Text =

Segment Open

Polyurethane

As we all know, there are two types of polyurethane: water-based and oil-based.Both have their own pro’s and con’s.Let’s take a little closer look at both of them.

1.Oil-based polyurethane.The most popular so far( of course, with the new law that makes it more expensive and harder to get, things are going to change quickly).Durable, two coats of it on top of a coat of sealer, is normally more than enough.Gives an impression of thick buildup(it’s just an impression, though.In reality it’s much thinner than you think, which doesn’t make it bad in any way), and that deep amber look that everybody love.Most of the floor companies and the homeowners prefer to use this type of poly, because it is also very easy to apply.

Segment Closed

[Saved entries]

Segment Open

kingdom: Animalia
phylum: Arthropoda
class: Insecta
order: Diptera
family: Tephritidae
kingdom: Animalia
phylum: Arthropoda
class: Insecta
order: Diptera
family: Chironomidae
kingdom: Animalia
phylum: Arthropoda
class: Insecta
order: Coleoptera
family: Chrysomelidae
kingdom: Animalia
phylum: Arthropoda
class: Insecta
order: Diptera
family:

Segment Closed
Segment Open

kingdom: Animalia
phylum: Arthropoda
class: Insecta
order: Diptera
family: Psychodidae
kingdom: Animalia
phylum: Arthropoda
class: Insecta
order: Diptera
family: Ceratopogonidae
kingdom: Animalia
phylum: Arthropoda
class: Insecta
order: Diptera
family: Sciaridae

Segment Closed
Segment Open

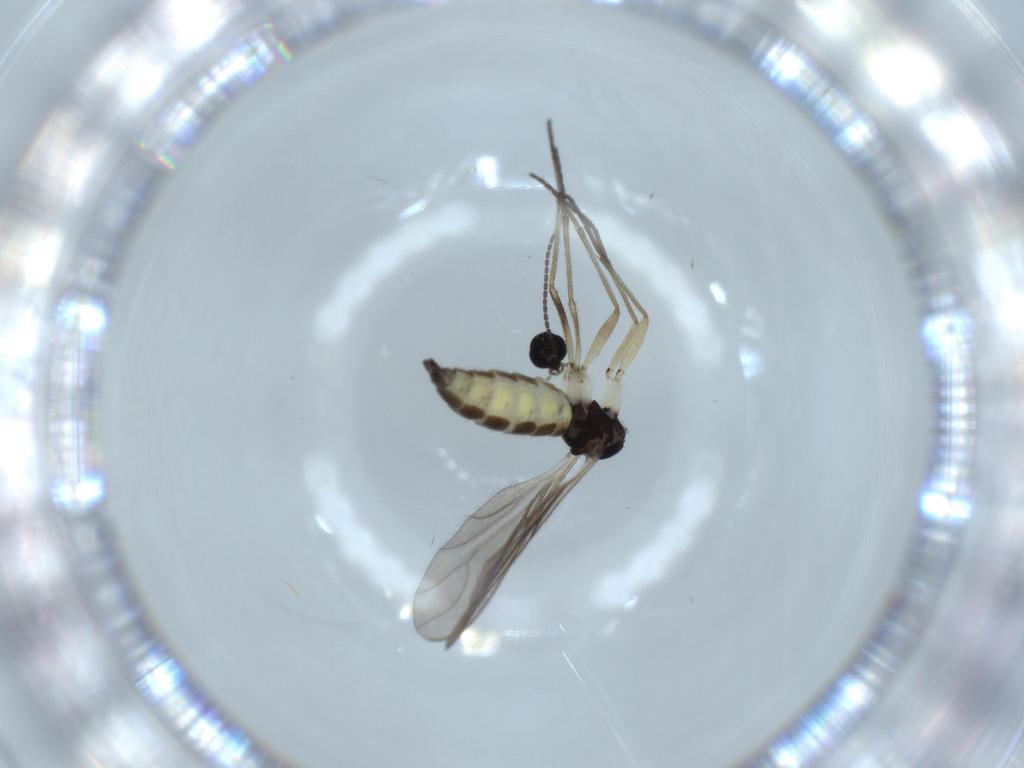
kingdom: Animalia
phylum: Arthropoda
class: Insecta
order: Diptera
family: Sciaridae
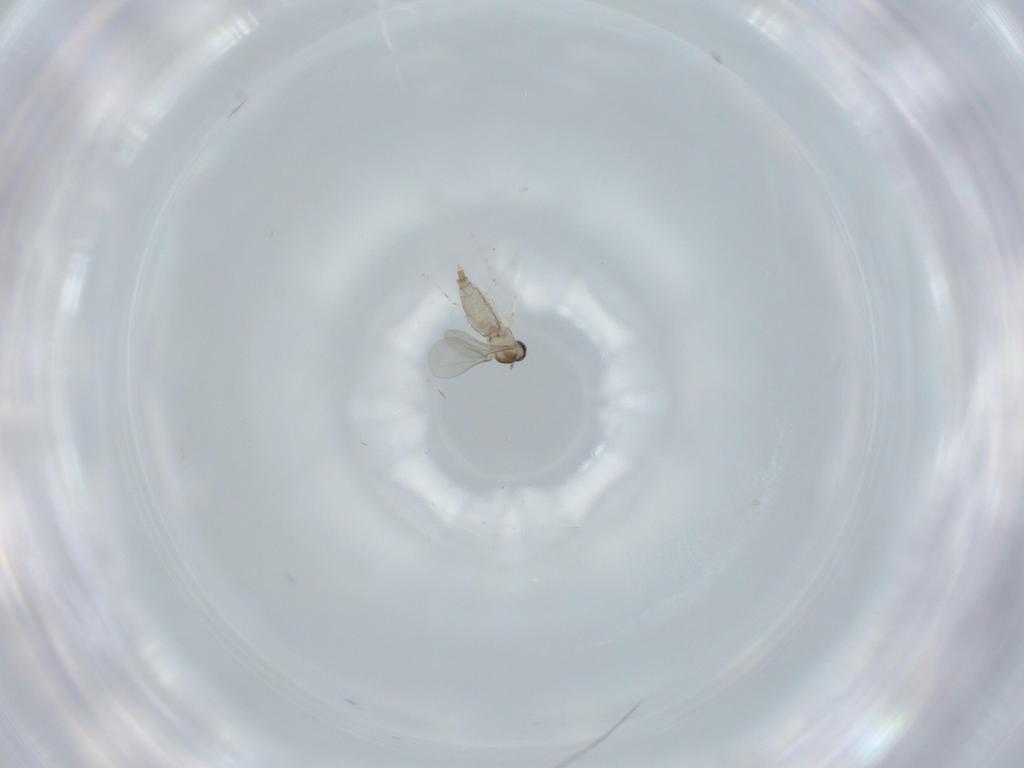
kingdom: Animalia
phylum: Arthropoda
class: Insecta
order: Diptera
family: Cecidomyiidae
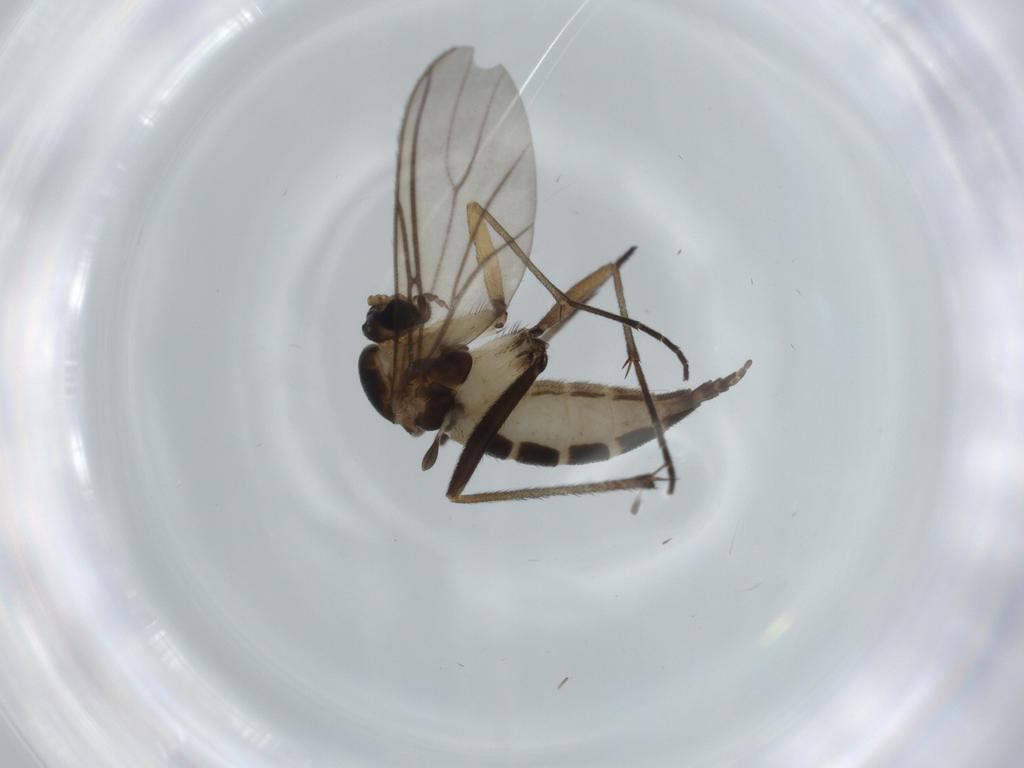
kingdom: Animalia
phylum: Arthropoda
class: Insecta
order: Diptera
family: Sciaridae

Segment Closed

Tasks to carry out =
**1)** Translate this sentence from the polyurethane text into Spanish: "Most of the floor companies and the homeowners prefer to use this type of poly, because it is also very easy to apply."
**2)** Rewrite everything in the polyurethane text from "As we all know, there" down to "both of them.", replacing "closer look" with "closer examination".

Solutions in order =
**1)** La mayoría de las empresas de pisos y de los propietarios prefieren usar este tipo de poliuretano, porque además es muy fácil de aplicar.

**2)**
As we all know, there are two types of polyurethane: water-based and oil-based.Both have their own pro’s and con’s.Let’s take a little closer examination at both of them.